April 14, 2014 In News

Sand City developer elated after long fight for coastal permit

By: Larry Parsons Monterey Herald Staff Writer

“I’m delighted to reach this point,” Ghandour said from his home outside Santa Rosa. “We’re looking forward and not backward.”

Ghandour said the 10-2 vote Friday by the Coastal Commission to grant a permit for the Monterey Bay Shores Resort — a hotel and condominium project touted as having an advanced environmentally sustainable design — ensures that he will “push very hard” to comply with permit conditions so construction can start soon.

“We have already begun to deal with compliance issues,” he said. “We’d like to be in construction within a year.”

Ghandour said he was preparing to celebrate Passover on Monday night — the Jewish holiday observing the deliverance of the Jewish people from slavery in Egypt — and had reason to increase his personal celebration.

“It’s a great coincidence it comes the date we celebrate Passover,” he said, “where we celebrate the exodus from Egypt.” He said he will also be celebrating “freedom from Coastal Commission bondage.”

Twice before last week, the coastal land-use panel had denied permission for Ghandour to build his proposed resort but he prevailed in a pair of lawsuits. That led to Friday’s decision by the commission to finally green-light the project, which calls for 184 hotel rooms, 184 condominiums, three swimming pools, a spa, restaurants and other features.

Ghandour said he won seven court decisions during the fight — including one in 2012 with the Sierra Club over the 2010 issuance of a water permit for the project by the Monterey Peninsula Water Management District.
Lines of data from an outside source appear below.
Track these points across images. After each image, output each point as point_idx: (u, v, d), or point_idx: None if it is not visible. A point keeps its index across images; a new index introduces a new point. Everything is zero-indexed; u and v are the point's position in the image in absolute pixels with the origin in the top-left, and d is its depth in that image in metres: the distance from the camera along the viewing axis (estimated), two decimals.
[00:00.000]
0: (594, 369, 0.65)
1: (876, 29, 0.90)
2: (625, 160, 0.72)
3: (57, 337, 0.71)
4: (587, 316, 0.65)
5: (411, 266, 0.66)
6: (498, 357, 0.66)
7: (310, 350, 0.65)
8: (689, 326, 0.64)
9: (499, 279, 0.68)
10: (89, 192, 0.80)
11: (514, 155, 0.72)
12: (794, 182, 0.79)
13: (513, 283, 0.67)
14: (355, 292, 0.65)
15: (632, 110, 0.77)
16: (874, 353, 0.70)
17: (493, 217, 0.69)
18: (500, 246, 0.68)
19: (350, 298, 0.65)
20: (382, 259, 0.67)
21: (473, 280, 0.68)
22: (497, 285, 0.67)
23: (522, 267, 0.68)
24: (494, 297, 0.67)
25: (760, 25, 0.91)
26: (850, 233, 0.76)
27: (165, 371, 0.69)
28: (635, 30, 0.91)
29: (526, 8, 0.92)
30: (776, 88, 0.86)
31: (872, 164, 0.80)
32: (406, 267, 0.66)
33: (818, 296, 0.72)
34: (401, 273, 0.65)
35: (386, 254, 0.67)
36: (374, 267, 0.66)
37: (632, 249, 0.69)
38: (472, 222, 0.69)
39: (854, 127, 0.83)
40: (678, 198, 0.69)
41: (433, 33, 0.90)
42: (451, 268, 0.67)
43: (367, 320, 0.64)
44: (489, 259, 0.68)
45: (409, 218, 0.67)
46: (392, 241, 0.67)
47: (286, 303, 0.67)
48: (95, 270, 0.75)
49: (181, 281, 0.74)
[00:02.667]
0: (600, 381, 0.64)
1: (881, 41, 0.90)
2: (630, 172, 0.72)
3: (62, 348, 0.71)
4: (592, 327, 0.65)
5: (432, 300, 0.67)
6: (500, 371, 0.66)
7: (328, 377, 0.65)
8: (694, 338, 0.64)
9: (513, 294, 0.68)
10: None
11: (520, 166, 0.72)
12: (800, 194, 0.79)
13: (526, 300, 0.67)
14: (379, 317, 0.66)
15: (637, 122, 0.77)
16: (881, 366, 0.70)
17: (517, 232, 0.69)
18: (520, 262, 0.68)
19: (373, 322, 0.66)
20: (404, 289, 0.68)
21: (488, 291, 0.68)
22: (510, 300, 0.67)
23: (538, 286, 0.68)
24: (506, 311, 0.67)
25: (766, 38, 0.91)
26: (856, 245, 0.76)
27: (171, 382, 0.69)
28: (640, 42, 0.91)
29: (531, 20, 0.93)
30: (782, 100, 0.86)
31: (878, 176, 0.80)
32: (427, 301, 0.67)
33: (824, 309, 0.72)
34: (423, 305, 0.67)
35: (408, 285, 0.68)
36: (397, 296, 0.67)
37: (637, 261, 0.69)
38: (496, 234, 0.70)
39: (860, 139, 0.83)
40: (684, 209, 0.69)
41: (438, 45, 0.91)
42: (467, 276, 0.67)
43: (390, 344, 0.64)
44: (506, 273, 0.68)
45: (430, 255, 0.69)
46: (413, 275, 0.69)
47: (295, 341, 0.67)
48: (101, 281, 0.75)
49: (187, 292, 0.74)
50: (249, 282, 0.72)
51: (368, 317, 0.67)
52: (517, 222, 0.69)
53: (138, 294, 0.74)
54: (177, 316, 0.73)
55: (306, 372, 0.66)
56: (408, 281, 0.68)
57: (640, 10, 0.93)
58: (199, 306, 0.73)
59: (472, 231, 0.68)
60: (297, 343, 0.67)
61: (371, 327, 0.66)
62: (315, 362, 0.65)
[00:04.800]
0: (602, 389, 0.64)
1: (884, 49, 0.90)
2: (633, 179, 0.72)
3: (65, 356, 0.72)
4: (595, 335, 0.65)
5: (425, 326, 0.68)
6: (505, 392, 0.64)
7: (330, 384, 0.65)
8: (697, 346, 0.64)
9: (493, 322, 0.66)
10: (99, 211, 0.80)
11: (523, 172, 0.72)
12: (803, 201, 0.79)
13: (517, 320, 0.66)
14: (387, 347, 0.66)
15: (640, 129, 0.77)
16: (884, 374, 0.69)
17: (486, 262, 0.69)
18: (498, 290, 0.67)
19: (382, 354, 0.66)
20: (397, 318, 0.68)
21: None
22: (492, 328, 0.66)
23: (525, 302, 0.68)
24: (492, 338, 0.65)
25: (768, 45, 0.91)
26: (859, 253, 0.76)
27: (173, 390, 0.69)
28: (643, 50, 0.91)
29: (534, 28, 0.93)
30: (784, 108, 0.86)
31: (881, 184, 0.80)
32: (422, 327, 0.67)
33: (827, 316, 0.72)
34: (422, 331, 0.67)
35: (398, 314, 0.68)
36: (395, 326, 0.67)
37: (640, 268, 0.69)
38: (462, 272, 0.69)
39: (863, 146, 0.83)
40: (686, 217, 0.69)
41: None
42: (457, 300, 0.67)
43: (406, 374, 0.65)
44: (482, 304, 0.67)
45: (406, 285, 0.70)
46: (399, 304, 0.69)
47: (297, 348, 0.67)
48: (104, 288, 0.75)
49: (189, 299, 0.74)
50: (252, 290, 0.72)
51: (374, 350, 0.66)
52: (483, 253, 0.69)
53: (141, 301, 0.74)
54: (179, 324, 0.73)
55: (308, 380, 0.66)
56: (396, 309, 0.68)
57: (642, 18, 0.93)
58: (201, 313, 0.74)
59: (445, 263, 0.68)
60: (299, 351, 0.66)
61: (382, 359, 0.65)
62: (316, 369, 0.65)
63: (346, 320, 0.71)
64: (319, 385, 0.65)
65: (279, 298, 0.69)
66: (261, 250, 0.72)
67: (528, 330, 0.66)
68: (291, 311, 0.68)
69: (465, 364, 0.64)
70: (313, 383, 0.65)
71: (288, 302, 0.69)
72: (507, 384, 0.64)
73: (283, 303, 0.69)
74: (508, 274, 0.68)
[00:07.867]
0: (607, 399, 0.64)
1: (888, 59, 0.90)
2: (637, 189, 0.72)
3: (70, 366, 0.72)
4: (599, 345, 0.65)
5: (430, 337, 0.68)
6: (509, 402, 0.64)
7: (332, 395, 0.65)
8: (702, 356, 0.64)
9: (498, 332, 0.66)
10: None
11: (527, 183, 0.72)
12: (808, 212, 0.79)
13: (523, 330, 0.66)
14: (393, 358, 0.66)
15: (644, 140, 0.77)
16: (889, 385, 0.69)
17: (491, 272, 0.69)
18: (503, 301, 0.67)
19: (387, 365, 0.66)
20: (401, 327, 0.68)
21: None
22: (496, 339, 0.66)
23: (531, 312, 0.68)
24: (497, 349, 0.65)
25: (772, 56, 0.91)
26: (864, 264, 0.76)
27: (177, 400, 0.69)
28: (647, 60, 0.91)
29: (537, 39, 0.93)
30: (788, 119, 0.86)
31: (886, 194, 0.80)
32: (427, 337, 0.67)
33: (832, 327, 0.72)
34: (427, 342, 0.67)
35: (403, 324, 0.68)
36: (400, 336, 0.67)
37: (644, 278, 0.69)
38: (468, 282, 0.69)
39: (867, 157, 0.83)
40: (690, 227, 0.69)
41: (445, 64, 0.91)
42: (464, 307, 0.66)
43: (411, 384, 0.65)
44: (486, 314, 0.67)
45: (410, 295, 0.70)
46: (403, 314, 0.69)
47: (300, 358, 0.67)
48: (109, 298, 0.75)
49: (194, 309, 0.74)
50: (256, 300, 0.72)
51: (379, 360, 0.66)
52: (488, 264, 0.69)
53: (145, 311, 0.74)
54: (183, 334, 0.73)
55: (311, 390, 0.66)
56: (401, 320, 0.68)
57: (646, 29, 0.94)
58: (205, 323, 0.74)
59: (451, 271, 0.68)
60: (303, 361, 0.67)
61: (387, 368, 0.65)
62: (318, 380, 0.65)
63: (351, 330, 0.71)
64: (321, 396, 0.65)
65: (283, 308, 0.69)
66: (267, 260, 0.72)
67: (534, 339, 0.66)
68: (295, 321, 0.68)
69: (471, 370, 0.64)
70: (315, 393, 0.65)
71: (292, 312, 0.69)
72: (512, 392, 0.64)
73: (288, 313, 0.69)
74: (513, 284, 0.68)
The project site includes the former home of a sand-mining operation that pumped up to 1,000 acre-feet of water a year from a property well. Ghandour’s Security National Guaranty has rights to a 149-acre feet annually under an adjudication of Seaside Basin water rights. The project calls using just under 64 acre-feet a year.

“We use significantly less water than a typical project,” Ghandour said.
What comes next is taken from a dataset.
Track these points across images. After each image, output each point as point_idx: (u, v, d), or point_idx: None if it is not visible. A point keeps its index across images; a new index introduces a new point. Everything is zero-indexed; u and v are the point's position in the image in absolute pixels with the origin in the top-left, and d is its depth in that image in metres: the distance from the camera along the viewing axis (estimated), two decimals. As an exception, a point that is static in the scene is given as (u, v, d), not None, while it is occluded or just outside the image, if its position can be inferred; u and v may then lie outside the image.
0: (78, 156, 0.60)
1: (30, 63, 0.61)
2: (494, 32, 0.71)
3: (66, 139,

California American Water Co. essentially will be delivering water belonging to the property to the project, he said. The 2012 appeals court decision said Security National Guaranty’s rights to Seaside Basin water were separate from Cal Am’s, and the water district could ensure that no Carmel River water would go to the project. Cal Am is under state order to sharply reduce its pumping from the river.

The coastal permit calls for the project’s hotel rooms and visitor-serving condominiums to be finished first, but Ghandour said the project will be built in a single phase, providing construction jobs for three years.

“We’re not going to phase it because of the complex design of the project,” he said.

He said Security National Guaranty already has sunk “tens of millions of dollars” into the project, and building it will cost “north of $300 million.”

Ghandour said he doesn’t anticipate roadblocks getting financing — from institutional banks and other investors — for the project because of its special environmental design.

“It’s not just another project with a golf course in a nice location,” he said. “This is one of the most sustainable projects on the horizon.”

As for critics of the coastal development, Ghandour said both the state and a private land trust had the opportunity in the 1990s to obtain the land for preservation, but didn’t want to pay market value for the property. That would have been about $25 million in 1996, he said.

“They had the opportunity to bank it and they blew it,” he said.